Work required: Copy every line of the records that includes the word "weight".

Record set:
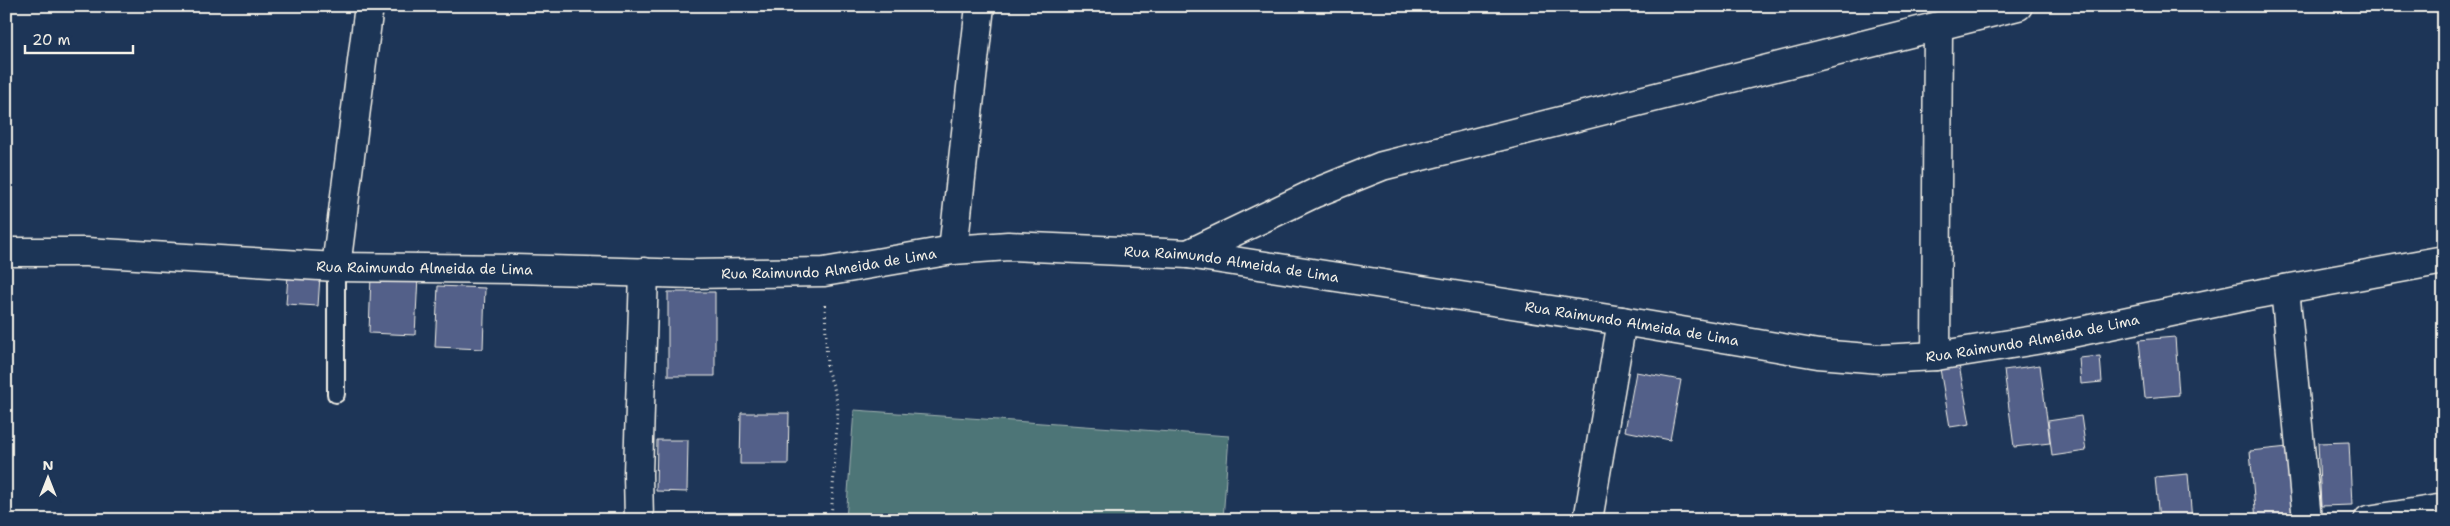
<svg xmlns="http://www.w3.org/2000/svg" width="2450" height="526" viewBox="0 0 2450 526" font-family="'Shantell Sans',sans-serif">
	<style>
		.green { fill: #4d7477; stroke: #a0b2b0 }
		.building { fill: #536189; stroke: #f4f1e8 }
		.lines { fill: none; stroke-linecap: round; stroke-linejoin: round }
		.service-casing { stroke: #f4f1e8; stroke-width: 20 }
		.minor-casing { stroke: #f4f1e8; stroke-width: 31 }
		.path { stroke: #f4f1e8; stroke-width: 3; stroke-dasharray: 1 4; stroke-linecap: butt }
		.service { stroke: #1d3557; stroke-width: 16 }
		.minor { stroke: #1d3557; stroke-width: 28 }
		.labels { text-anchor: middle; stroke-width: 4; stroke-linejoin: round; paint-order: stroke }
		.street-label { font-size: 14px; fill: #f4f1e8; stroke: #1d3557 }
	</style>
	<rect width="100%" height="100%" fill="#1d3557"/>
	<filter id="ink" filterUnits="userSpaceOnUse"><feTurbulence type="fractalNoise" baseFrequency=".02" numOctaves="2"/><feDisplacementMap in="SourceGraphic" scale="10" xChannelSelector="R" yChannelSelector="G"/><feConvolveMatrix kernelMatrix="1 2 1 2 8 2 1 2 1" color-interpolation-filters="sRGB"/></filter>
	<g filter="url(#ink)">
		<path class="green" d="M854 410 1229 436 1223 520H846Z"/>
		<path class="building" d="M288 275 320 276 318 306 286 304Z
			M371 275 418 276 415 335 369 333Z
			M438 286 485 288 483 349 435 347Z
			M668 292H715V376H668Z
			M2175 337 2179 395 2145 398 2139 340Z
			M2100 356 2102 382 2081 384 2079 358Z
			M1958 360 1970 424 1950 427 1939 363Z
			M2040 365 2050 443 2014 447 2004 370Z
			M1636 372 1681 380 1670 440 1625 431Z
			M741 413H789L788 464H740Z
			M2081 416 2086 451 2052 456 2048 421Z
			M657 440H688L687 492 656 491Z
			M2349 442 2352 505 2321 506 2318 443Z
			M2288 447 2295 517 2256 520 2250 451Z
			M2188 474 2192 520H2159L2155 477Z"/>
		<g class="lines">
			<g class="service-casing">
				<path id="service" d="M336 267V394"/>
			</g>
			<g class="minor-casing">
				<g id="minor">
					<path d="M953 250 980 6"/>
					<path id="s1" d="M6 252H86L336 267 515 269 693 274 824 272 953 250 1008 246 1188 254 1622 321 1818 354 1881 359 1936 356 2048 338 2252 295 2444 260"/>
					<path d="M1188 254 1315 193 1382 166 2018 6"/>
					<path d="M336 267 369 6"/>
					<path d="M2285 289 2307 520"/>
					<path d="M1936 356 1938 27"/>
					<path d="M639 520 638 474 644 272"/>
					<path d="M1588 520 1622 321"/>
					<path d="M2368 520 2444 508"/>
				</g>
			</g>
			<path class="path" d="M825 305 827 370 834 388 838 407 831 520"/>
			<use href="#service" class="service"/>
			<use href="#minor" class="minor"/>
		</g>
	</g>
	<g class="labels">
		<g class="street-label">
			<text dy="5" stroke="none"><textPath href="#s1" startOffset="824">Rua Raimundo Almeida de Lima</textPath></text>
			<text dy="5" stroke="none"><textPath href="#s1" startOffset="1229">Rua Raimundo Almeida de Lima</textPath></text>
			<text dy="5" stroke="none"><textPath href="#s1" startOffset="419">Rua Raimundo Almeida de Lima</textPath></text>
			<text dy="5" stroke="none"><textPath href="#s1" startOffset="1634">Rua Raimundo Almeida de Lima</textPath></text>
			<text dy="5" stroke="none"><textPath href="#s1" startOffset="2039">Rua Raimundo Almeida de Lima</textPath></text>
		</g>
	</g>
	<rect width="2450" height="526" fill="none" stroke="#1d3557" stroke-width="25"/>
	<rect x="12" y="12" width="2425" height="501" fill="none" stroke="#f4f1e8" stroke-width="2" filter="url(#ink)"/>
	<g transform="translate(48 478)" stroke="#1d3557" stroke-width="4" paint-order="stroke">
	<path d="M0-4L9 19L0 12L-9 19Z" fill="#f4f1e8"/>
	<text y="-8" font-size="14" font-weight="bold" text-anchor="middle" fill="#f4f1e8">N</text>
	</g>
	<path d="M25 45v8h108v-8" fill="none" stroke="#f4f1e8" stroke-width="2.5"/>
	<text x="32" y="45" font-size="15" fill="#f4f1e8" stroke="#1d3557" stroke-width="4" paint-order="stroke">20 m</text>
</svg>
==
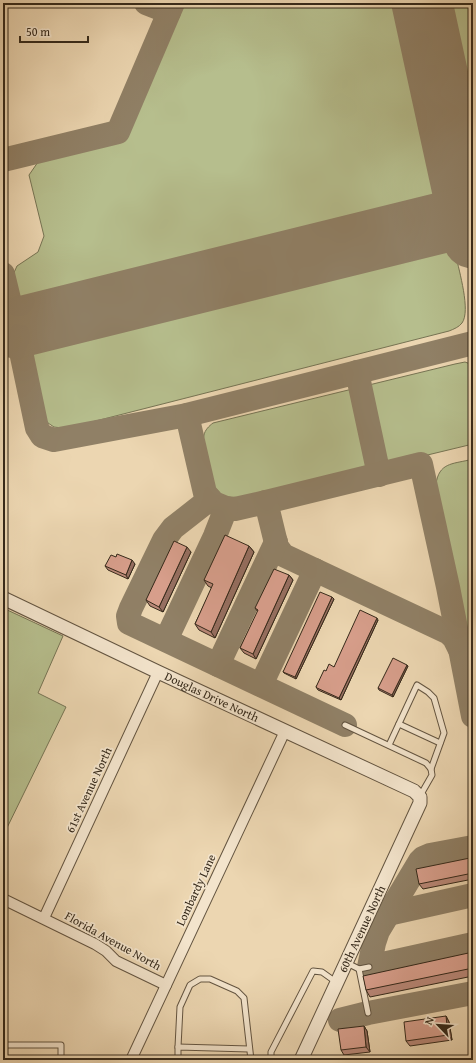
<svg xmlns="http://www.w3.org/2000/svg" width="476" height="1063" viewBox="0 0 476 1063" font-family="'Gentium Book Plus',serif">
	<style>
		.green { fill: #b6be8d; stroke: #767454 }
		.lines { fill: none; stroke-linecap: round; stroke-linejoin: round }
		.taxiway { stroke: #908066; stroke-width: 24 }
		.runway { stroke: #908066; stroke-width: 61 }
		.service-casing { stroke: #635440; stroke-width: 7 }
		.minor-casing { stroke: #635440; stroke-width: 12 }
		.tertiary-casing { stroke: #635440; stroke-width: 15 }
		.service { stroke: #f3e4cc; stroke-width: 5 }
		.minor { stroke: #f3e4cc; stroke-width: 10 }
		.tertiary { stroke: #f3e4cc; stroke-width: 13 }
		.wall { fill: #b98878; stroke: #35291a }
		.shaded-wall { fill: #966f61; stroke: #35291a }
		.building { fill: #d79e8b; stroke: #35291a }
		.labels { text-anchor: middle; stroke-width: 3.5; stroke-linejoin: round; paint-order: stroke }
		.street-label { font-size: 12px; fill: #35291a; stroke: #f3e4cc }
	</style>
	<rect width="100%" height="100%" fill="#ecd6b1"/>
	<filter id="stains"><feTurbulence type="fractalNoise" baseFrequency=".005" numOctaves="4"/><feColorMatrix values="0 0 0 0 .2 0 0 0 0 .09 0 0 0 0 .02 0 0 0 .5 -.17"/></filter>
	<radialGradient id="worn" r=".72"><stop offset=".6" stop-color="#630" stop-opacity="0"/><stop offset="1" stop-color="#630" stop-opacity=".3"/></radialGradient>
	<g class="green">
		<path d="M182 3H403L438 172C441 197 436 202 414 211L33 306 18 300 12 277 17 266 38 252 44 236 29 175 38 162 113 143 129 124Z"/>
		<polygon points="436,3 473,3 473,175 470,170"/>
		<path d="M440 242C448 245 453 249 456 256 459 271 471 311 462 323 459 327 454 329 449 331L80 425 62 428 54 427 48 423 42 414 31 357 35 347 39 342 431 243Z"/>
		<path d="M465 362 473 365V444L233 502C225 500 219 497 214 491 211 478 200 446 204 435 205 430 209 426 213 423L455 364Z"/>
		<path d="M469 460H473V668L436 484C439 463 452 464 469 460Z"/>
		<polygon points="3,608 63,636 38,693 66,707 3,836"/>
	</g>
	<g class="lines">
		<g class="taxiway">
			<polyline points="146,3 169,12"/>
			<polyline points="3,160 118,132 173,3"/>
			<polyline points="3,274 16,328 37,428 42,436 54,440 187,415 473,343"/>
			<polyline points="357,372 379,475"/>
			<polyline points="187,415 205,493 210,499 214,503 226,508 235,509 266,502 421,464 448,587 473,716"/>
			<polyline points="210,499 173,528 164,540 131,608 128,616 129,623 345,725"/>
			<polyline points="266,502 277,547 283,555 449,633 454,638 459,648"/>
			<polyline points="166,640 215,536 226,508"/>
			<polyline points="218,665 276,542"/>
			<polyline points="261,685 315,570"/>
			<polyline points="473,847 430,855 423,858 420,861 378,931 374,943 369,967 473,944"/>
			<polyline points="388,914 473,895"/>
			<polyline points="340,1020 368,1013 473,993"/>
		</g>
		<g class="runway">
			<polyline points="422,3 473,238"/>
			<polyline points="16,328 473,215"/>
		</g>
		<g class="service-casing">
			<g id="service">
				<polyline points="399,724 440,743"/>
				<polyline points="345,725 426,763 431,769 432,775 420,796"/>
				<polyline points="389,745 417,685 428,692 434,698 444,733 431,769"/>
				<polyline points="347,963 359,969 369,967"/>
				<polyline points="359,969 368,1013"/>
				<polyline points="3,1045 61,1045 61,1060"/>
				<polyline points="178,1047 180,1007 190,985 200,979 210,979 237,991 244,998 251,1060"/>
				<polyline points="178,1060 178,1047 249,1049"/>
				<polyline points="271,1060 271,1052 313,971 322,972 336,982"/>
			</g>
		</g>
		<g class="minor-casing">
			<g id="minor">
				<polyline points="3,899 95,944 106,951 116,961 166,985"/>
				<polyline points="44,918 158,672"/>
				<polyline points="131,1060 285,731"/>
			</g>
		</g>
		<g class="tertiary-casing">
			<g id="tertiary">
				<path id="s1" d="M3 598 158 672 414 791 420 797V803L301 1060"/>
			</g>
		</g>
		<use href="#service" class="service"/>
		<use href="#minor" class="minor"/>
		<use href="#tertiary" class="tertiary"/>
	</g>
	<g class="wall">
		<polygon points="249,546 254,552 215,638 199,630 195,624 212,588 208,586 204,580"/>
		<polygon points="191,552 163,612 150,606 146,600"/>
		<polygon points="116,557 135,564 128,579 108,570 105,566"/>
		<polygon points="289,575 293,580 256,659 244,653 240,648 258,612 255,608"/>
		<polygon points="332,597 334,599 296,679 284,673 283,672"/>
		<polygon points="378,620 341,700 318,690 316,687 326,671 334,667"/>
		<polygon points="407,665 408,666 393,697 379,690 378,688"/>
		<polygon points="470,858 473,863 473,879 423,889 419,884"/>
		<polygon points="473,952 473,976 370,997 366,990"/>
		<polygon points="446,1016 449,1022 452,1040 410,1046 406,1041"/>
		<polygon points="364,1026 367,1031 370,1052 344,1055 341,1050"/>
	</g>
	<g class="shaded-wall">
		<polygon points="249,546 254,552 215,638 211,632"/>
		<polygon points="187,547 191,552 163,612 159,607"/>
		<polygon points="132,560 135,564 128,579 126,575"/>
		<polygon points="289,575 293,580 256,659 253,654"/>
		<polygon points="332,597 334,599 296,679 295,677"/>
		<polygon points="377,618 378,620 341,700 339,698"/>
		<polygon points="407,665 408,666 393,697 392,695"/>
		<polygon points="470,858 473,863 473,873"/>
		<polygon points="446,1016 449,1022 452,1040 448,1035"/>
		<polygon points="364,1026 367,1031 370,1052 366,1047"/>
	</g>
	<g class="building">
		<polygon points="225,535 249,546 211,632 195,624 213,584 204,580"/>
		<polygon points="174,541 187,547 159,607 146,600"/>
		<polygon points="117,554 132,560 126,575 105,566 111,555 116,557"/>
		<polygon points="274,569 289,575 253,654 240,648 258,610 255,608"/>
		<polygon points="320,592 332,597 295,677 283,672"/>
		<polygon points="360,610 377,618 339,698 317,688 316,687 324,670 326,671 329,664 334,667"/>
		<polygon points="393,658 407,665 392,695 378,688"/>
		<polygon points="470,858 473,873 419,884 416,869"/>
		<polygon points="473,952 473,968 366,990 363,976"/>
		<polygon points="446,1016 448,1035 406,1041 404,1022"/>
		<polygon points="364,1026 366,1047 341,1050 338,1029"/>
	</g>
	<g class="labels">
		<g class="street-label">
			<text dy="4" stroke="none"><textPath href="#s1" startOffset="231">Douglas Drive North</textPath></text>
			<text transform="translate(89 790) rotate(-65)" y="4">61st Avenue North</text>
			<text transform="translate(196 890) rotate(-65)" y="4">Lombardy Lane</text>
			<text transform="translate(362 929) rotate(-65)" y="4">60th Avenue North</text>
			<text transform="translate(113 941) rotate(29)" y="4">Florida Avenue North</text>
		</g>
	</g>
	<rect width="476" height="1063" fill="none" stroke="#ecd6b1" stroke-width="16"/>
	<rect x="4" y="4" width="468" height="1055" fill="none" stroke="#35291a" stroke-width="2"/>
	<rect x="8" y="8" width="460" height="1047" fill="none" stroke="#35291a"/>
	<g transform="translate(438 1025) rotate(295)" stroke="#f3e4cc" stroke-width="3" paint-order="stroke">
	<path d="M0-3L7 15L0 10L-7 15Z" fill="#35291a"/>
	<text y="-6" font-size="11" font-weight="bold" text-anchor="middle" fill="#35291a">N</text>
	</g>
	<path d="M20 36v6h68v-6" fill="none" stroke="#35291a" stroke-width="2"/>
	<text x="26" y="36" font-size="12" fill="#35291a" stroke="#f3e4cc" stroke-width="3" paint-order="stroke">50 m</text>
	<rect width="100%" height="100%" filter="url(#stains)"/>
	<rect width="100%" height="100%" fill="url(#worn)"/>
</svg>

Expected answer:
	<text y="-8" font-size="14" font-weight="bold" text-anchor="middle" fill="#f4f1e8">N</text>
	<text y="-6" font-size="11" font-weight="bold" text-anchor="middle" fill="#35291a">N</text>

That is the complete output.